In the afternoon, I flew South to Cox's Bazar and MSF’s emergency coordination office. After attending a first vaccination meeting there, I finally went to my site, the small town of Ukhiya.
The road led us right along the sea, the Bay of Bengal. After all the dry years I spent in South Sudan, it is so green everywhere: there are palm trees, mango trees, bamboo, rice fields and more.
The traffic is very chaotic everywhere. The most common means of transportation are either cycle rickshaws or tuk-tuks powered by batteries or petrol. There seem to be millions of them.
I live in the smaller of the two houses MSF has here. I like it a lot, there are 16 of us and we have a big garden. We live quite comfortable here. However, we have to share the rooms and I am missing a bit of privacy.
800,000 people have sought refuge here
Now about our project: in August 2017, a mass exodus of the Rohingya from Myanmar to Bangladesh began. I can see the mountainous border region in the distance, it is only about six kilometres from here.
The Rohingya are a Muslim minority from Myanmar. They were born there, but never recognised as citizens. As a result, they have no full rights. That affects the access to education, to the labour market and to medical care.
Now, in Bangladesh, they have no opportunity to work. They live in a camp in precarious informal settlements without proper lighting, roads or sanitation. However, they do receive medical care from MSF and other organizations.
There are about 800,000 people in the camp. No one knows when they will be able to return to Myanmar.

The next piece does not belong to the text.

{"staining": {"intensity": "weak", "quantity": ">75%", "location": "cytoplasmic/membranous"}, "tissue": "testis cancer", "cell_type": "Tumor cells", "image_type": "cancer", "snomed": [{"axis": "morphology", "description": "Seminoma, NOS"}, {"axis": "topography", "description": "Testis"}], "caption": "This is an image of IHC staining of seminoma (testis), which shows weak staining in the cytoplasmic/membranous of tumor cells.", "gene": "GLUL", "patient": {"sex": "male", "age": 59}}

Tents as far as the eye can see in the camps Balukhali and Kutupalong.
Where warmth makes you forget noise and dust
The two camps in Balukhali and Kutupalong, which have merged into one mega-camp, seem like a huge city. Tents as far as the eye can see and even further. It is very hilly and sometimes there are very steep climbs.

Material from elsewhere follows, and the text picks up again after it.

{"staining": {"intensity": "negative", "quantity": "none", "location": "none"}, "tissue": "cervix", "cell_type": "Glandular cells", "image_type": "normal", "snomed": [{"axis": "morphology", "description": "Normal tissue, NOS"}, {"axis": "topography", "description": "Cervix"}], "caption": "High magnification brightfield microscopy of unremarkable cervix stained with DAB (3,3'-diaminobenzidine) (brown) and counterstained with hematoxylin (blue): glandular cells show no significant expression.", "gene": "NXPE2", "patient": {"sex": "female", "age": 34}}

When people arrive in Bangladesh, they stay in a transit camp for about a week. There they are registered and receive an initial supply consisting of water cans, soap, pots and blankets. After having been allocated to a place in the camp, they also get material and tools to build their accommodations. It consists mainly of bamboo, plastic sheets and clay.
It is so difficult to describe how cramped everything is, how poorly and densely they all live together. The noise, the dust, the bustle, and the very few things the people came with. And yet they are all very friendly. I can say the same about Bangladeshis, all our staff are nice and motivated.
We work neutrally!
Adjoining each camp, MSF runs a hospital that is open not only for Rohingya but also for Bangladeshis. Neutrality is an important policy of our work. That means that we help all people in need irrespective of political, ethnic or religious affiliations. In total, we run five clinics, three health centres and 15 health posts where we treat common diseases.

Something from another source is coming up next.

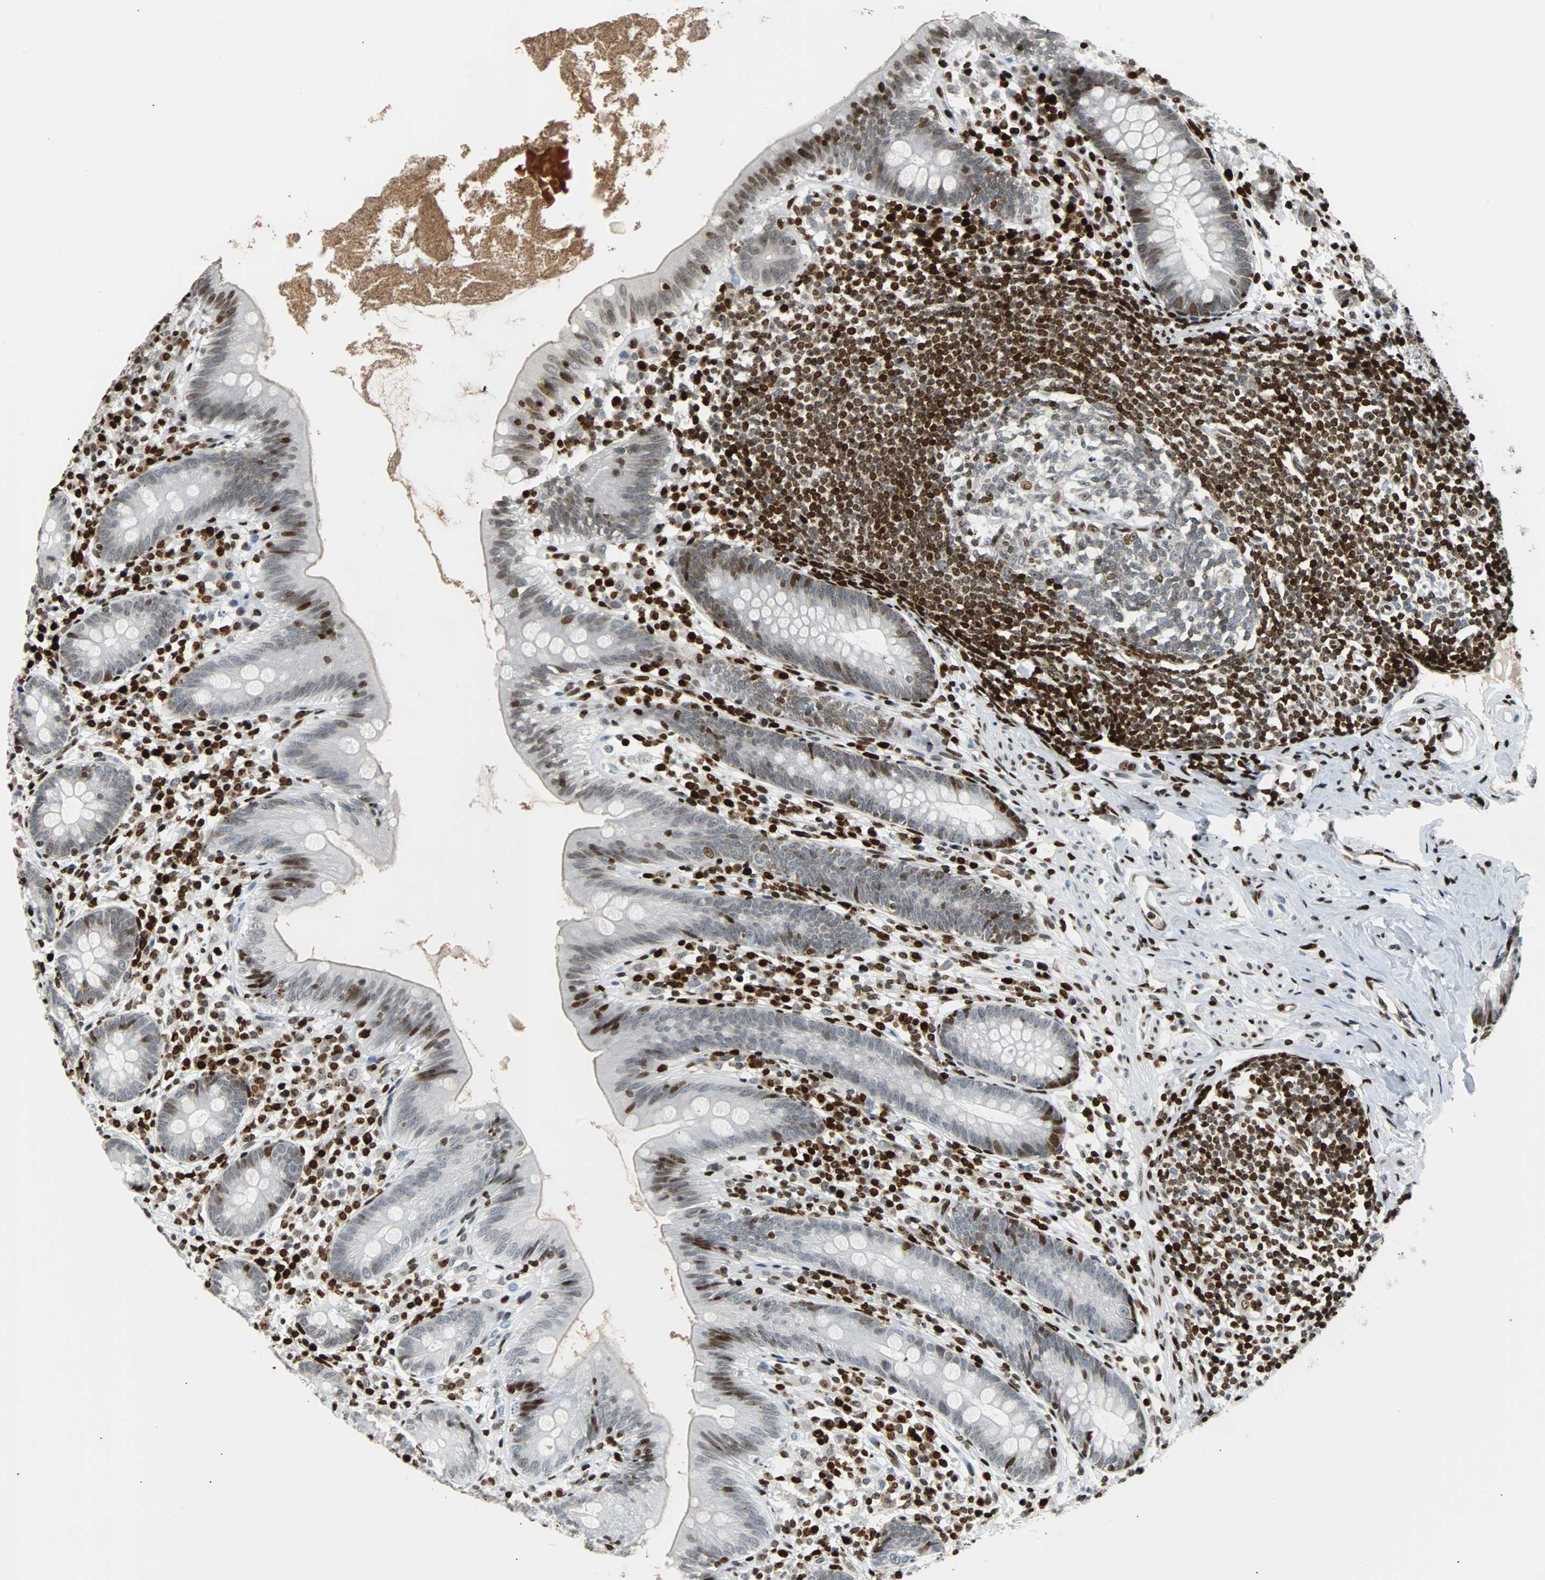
{"staining": {"intensity": "moderate", "quantity": "<25%", "location": "nuclear"}, "tissue": "appendix", "cell_type": "Glandular cells", "image_type": "normal", "snomed": [{"axis": "morphology", "description": "Normal tissue, NOS"}, {"axis": "topography", "description": "Appendix"}], "caption": "Protein expression analysis of benign human appendix reveals moderate nuclear staining in approximately <25% of glandular cells.", "gene": "ZNF131", "patient": {"sex": "male", "age": 52}}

And what is my job now? I am responsible for vaccinations.
This includes four main areas: firstly, vaccinating all newly arrived people in the transit camp. Secondly, implementing the regular vaccination calendar. Thirdly, identifying people who have had contact with diphtheria cases, as there was a diphtheria outbreak at the beginning of the year. And fourthly, supporting vaccination campaigns, such as the cholera vaccine of the World Health Organization (WHO).
Caption: Improvised accommodation in the hilly camps.
I am still struggling to understand everything, but I have only been here for five days.
So far, I've been trying to get my first impressions of everything and have walked a lot. As a result, I have blisters and open spots on both feet. Of course, that restricts me and will hopefully be over soon.
Fortunately we have today free – your Friday, my Sunday – and I can spare my feet.